Non è un caso che gli unici ad aver trovato un modo per sopravvivere e quindi un posto in questo nuovo mondo siano gli aborigeni, la cui cultura li lega indissolubilmente a quei territori: la generazione attuale (quella del protagonista) potrebbe non essere più in tempo per riscoprire un alternativo stile di vita, troppo radicato nel passato, ma forse c’è ancora speranza per i più giovani. E in questo senso il film propone bene un personaggio principale dal destino ineluttabile, concentrandosi con una certa astuzia non sul “se riuscirà a sopravvivere” quanto sul “quanto riuscirà a sopravvivere”, quanto riuscirà ad andare avanti per dare una speranza di sopravvivenza alla figlia (inquadrata benissimo dai registi: chiaramente una bimba così piccola non è in grado di recitare, ma la Ramke e Howling sono bravissimi nel coglierne i gesti naturali e le movenze per adattarli ai momenti del film, soprattutto nel finale).
Muovendosi fra The Road di John Hillcoat (ma senza quella miscela incredibile fra dolcezza e pessimismo truce, cinico e spietato) e Train to Busan di Yeon Sang-ho (ma privo dell’equilibrio perfettamente bilanciato di comicità, horror e drammaticità), Cargo sembra molto più interessato a raccontare la sua metafora, a spiegarla attraverso le immagini e il contesto all’interno delle quali sono inserite (i suggestivi panorami dell’outback australiano), piuttosto che raccontare la storia del suo protagonista, che diventa il mezzo attraverso il quale i due registi (che avevano entrambi lavorato nella seconda unità di Jungle di Greg McLean con Daniel Radcliffe) possono parlarci di un tema evidentemente a loro molto caro.

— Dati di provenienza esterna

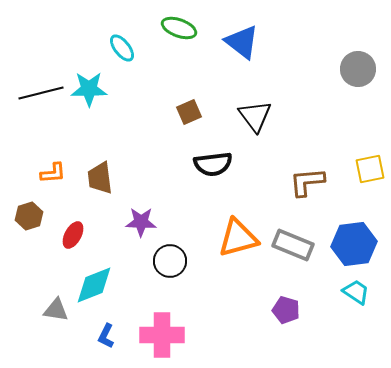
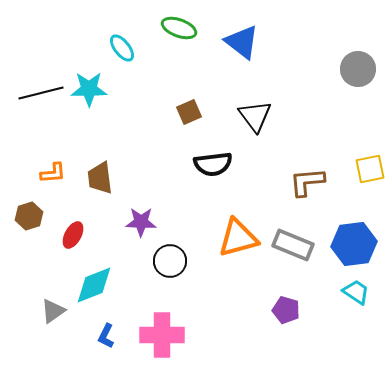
gray triangle: moved 3 px left, 1 px down; rotated 44 degrees counterclockwise
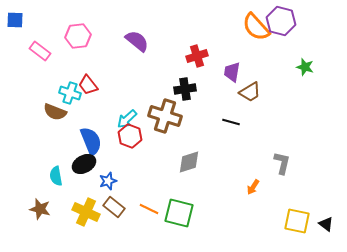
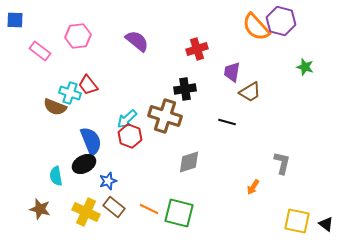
red cross: moved 7 px up
brown semicircle: moved 5 px up
black line: moved 4 px left
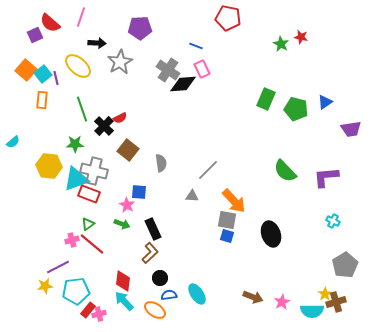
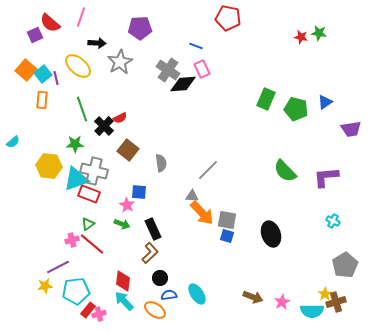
green star at (281, 44): moved 38 px right, 11 px up; rotated 21 degrees counterclockwise
orange arrow at (234, 201): moved 32 px left, 12 px down
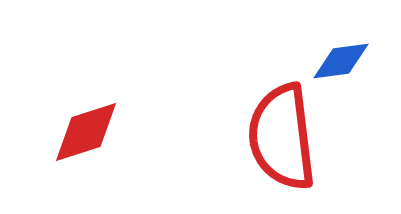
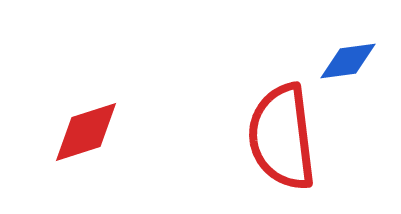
blue diamond: moved 7 px right
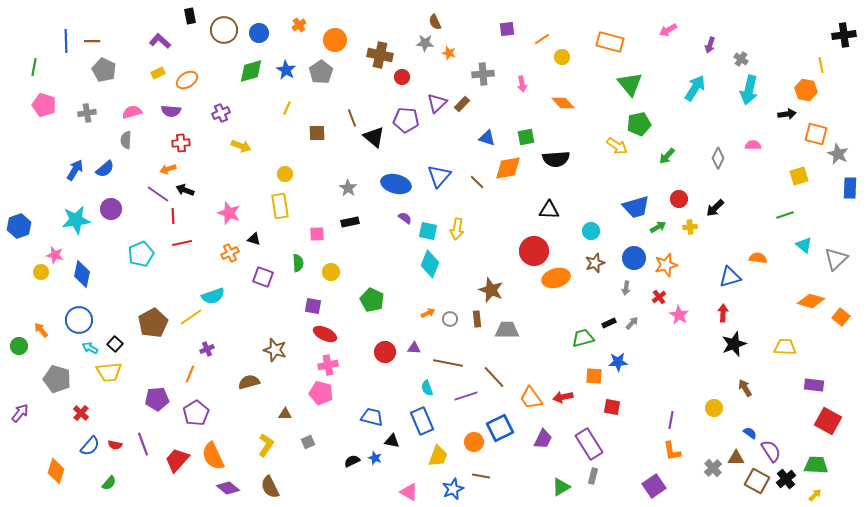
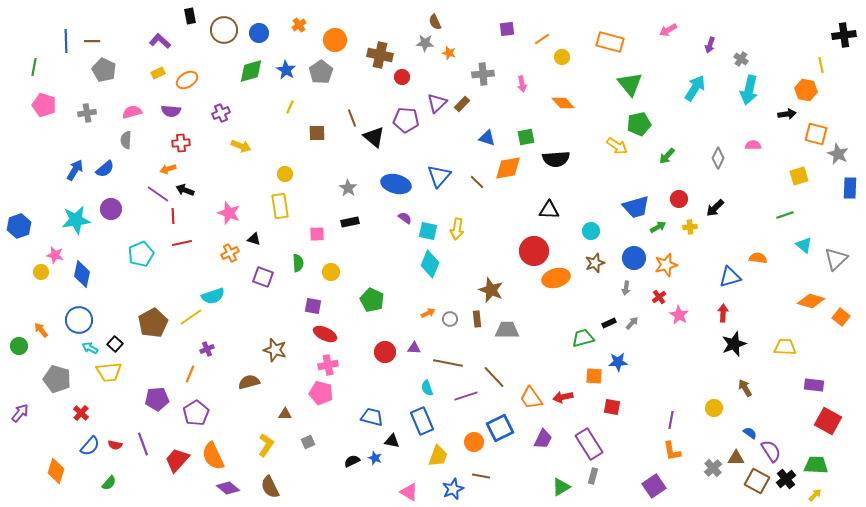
yellow line at (287, 108): moved 3 px right, 1 px up
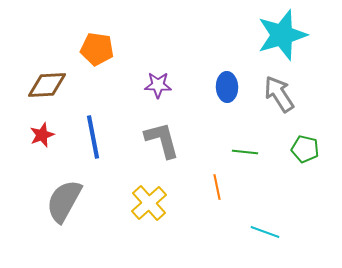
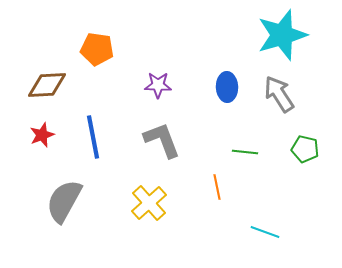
gray L-shape: rotated 6 degrees counterclockwise
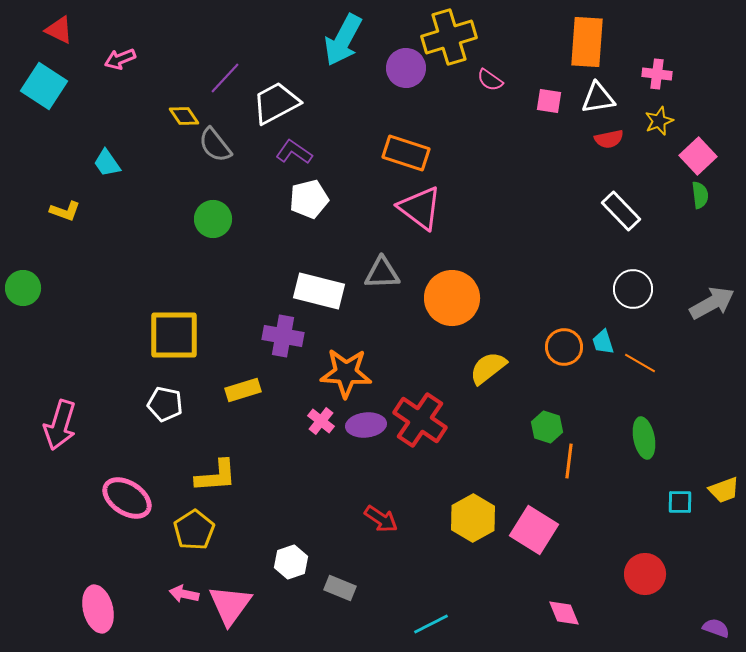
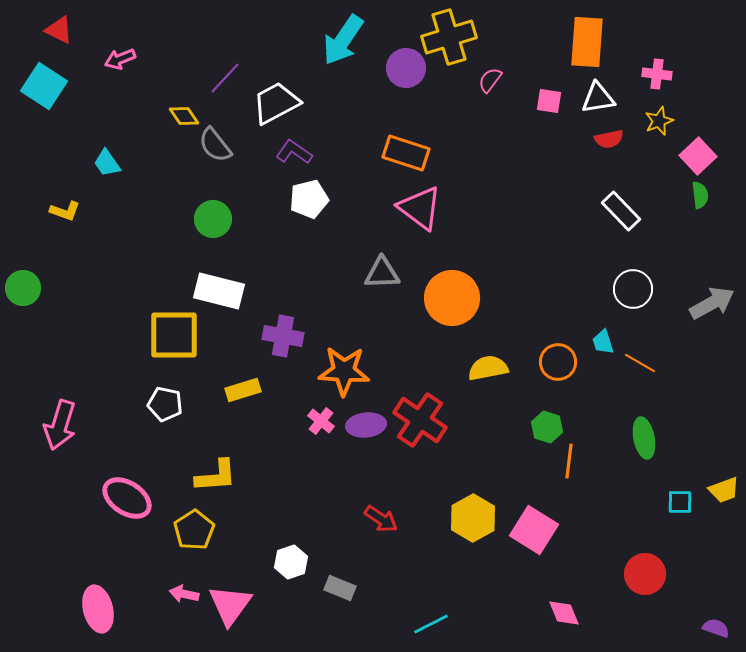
cyan arrow at (343, 40): rotated 6 degrees clockwise
pink semicircle at (490, 80): rotated 92 degrees clockwise
white rectangle at (319, 291): moved 100 px left
orange circle at (564, 347): moved 6 px left, 15 px down
yellow semicircle at (488, 368): rotated 27 degrees clockwise
orange star at (346, 373): moved 2 px left, 2 px up
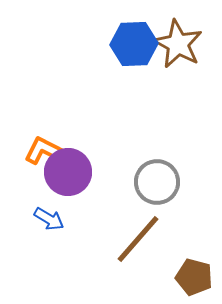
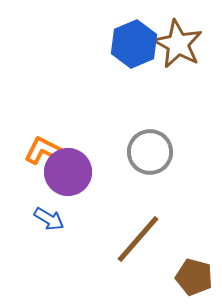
blue hexagon: rotated 21 degrees counterclockwise
gray circle: moved 7 px left, 30 px up
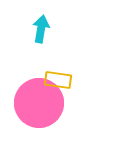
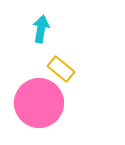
yellow rectangle: moved 3 px right, 11 px up; rotated 32 degrees clockwise
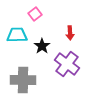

E’ un film delicato, soffuso, a volte dolce, ma nel suo voler essere romantico e crepuscolare diventa un po’ troppo chiuso, procedendo come se avesse i paraocchi, veicolando tutto se stesso verso quello che vuole dirci senza darci il tempo o l’opportunità di affezionarci ai personaggi. Una buona opera, ma della quale ci dimenticheremo facilmente.